Aufgabe 1
Was brachte der Postbote Frank laut dem Text über Franks Missgeschicke?
Aufgabe 2
Führen Sie den Text über Franks Missgeschicke im Anschluss an seinen letzten Satz weiter.

Ebenso wenig, wie der Engländer mit Tennisbällen fertig wird, schafft er es, Alltagsprobleme zu bewältigen. Frank zum Beispiel. Es war nicht sein Tag. Am Morgen wollte er eine Tüte Milch öffnen, um ein paar Tropfen davon in seinen Kaffee zu schütten, aber das Tetrapack ließ sich nicht so einfach bezwingen. Als er endlich seinen Zeigefinger in die kleine Öffnung gebohrt hatte, rutschte er ab und goss sich einen Liter Milch über die Hose. Beim Versuch, der weißen Dusche auszuweichen, warf er die Kaffeetasse um.
Nachdem Frank sich umgezogen hatte, klingelte der Postbote und brachte ihm ein Päckchen von einem Musikversand: die nicht mehr ganz so neue und deshalb herabgesetzte CD von U2. Frank fand den Zipfel des Bändchens nicht, mit dem man die Zellophanhülle aufreißen konnte, und rückte der Verpackung mit einem Messer zu Leibe. Dabei brach der Deckel der CD-Box am Scharnier ab, und die CD fiel auf den Fußboden. Frank beobachtete ungläubig, wie die Scheibe durch die Küche rollte und im Abflussgitter hinter der Waschmaschine verschwand. Was danach geschah, weiß ich nicht, da Frank mich hinauswarf, nachdem ich erklärt hatte, dass diese grässliche Band aus Dublin nun an ihrem Bestimmungsort angekommen sei.

Auszüge der Einträge
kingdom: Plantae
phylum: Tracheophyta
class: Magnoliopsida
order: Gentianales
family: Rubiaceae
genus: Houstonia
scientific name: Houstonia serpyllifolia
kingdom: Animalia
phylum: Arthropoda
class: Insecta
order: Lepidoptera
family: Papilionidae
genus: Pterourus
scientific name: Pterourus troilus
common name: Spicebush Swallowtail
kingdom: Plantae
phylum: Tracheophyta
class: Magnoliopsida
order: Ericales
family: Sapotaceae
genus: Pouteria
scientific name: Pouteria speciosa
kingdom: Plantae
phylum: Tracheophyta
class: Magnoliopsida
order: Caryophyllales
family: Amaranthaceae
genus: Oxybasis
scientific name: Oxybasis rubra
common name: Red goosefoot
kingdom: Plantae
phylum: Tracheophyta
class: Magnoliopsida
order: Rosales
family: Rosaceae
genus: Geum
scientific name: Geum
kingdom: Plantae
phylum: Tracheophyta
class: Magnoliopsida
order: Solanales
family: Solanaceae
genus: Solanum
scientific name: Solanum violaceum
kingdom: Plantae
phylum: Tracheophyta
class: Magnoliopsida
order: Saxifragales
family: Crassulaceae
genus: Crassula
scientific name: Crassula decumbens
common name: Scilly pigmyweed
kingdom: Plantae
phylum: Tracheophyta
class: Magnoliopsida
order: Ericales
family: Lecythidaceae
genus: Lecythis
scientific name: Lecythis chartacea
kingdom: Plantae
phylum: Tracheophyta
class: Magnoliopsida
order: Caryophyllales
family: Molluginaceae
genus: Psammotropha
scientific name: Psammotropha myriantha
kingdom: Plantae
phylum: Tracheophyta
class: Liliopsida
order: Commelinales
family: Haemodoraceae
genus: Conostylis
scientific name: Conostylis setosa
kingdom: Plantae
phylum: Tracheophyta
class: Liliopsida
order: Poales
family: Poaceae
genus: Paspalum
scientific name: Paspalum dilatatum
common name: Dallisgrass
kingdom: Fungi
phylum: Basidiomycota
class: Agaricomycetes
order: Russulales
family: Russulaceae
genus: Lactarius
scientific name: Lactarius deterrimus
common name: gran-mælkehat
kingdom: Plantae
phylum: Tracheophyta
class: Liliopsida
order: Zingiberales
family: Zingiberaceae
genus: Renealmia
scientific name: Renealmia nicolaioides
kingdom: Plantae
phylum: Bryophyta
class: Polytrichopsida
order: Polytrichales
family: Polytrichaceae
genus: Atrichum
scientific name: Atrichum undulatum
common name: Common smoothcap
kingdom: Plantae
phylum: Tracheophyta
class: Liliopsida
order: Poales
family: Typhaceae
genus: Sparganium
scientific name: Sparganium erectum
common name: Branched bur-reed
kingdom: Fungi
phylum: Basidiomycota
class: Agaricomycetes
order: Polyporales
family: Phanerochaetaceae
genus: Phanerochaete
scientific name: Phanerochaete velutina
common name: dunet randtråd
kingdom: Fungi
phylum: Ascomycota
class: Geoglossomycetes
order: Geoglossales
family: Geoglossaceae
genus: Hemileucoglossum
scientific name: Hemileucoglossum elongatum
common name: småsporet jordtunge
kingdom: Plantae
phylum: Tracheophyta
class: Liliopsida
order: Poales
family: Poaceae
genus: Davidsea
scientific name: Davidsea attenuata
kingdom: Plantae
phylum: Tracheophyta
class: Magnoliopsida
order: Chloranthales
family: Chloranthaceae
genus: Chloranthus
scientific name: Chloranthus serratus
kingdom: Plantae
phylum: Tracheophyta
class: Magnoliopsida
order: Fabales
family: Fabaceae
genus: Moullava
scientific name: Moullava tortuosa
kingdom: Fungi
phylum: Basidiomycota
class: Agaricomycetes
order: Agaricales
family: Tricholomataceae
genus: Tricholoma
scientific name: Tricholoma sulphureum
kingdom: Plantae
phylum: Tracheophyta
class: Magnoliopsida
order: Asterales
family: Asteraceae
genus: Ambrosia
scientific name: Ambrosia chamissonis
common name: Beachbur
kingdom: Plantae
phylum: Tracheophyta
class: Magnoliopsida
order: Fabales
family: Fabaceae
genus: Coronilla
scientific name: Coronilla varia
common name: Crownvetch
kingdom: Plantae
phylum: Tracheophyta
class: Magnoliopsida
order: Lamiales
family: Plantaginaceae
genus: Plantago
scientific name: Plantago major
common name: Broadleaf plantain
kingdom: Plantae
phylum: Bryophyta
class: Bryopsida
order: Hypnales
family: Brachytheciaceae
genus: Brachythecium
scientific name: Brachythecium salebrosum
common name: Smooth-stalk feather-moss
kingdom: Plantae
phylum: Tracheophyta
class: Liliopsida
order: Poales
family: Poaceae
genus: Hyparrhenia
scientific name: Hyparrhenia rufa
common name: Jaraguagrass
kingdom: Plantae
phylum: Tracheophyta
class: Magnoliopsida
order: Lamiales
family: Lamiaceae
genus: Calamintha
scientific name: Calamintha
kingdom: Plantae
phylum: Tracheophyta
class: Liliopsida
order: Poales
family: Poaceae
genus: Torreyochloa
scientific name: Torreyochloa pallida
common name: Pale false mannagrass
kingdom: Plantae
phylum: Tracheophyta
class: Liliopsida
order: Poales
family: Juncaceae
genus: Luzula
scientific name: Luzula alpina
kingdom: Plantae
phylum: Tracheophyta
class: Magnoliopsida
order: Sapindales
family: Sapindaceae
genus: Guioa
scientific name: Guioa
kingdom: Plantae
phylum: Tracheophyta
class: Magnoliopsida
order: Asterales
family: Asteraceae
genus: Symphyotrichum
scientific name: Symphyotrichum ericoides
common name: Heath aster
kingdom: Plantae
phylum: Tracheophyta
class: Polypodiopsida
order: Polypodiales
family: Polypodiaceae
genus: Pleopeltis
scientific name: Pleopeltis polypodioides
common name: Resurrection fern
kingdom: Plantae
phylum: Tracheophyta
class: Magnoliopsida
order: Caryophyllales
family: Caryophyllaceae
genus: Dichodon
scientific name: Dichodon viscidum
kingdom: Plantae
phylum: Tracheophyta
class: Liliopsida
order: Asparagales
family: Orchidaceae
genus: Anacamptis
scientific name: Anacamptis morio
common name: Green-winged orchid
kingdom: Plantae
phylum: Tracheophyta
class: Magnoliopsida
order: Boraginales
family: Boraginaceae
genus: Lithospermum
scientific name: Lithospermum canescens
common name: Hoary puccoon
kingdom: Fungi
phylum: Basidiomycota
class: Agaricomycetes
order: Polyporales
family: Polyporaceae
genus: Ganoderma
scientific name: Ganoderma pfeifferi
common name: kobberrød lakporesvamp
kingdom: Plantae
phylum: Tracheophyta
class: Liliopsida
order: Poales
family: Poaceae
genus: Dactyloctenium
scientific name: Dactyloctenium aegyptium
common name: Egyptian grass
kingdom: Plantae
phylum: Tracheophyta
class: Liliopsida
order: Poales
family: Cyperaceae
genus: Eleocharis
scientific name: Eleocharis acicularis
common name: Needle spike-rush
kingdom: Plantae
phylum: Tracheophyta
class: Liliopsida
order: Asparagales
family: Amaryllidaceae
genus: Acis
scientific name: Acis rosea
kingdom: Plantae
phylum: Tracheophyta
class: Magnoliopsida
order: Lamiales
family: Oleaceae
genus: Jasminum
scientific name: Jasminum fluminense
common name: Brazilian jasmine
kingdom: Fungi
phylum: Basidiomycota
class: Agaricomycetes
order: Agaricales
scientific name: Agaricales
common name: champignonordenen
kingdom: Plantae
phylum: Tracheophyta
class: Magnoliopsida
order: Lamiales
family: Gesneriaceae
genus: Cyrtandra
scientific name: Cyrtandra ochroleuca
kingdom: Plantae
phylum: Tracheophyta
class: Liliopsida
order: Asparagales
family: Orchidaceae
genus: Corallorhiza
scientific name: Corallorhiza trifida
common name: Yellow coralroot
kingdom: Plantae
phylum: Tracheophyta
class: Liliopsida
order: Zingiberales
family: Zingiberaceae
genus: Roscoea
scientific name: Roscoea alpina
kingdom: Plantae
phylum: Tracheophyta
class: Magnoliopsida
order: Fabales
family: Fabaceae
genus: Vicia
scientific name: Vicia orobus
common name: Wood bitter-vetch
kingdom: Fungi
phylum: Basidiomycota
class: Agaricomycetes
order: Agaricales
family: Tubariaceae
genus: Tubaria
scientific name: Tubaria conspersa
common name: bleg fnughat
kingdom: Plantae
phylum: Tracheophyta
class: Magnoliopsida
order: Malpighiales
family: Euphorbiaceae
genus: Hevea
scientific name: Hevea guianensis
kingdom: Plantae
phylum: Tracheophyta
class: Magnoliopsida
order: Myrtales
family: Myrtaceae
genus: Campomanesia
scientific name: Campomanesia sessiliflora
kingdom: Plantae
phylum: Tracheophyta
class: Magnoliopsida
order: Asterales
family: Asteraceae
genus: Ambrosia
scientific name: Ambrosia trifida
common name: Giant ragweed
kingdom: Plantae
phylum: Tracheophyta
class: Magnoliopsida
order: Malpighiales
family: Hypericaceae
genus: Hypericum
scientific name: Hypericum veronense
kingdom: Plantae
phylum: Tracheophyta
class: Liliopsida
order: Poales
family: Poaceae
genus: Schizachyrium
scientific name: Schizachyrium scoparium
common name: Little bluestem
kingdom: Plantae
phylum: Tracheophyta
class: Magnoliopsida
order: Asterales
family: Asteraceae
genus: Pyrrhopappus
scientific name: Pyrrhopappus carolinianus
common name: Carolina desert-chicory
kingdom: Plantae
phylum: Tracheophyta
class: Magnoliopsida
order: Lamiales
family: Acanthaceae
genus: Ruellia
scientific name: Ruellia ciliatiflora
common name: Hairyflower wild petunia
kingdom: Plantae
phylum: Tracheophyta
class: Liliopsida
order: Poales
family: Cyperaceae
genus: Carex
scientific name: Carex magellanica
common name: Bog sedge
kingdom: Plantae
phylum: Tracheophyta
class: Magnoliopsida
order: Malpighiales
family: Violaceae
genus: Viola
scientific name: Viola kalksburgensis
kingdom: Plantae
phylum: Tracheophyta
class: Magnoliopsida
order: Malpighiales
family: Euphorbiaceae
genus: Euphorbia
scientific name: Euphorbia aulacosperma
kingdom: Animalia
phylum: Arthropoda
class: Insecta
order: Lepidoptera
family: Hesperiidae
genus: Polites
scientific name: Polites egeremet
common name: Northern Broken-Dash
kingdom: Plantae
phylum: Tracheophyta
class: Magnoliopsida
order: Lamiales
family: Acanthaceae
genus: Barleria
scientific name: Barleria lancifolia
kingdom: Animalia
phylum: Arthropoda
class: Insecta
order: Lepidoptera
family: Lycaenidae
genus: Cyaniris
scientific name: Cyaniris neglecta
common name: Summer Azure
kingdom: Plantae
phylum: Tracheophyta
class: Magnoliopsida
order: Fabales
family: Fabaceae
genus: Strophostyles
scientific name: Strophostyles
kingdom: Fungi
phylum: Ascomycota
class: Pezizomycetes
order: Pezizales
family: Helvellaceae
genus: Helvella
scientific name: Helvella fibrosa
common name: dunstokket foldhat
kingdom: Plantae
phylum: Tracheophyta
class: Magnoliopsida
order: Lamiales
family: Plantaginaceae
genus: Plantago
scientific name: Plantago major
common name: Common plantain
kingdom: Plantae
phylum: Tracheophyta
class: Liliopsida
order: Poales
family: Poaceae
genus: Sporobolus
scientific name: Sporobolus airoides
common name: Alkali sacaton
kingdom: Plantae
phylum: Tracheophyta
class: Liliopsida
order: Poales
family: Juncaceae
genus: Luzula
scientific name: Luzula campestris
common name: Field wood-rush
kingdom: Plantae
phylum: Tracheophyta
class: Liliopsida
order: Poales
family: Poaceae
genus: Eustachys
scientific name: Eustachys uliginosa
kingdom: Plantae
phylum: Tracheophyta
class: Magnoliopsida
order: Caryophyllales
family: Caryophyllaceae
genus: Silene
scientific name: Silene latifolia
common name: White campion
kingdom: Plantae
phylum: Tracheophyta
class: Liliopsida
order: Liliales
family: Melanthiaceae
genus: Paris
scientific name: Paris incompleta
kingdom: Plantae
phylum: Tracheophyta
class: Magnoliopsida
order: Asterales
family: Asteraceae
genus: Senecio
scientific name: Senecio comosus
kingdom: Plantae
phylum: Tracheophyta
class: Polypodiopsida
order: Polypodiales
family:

Ergebnis 1
Ein Päckchen von einem Musikversand mit der nicht mehr ganz neuen, herabgesetzten CD von U2.

Ergebnis 2
Frank ist nicht ungeschickter als andere Engländer. Er hat, wie die meisten seiner Landsleute, lediglich Schwierigkeiten mit Objekten des täglichen Bedarfs. Ein paar clevere Geschäftsleute haben das ausgenutzt und das Unternehmen »User Vision« gegründet, das die Benutzerfreundlichkeit von Produkten untersucht und sich von den Herstellern dafür gut bezahlen lässt. Weit oben auf der Liste der Frustobjekte stehen Digitalkameras, gefolgt von Auto-Kindersitzen und Mobiltelefonen. Ein Unternehmen hat bereits darauf reagiert und ein Handy auf den Markt gebracht, mit dem man weder fotografieren, noch sich rasieren, sondern lediglich telefonieren kann.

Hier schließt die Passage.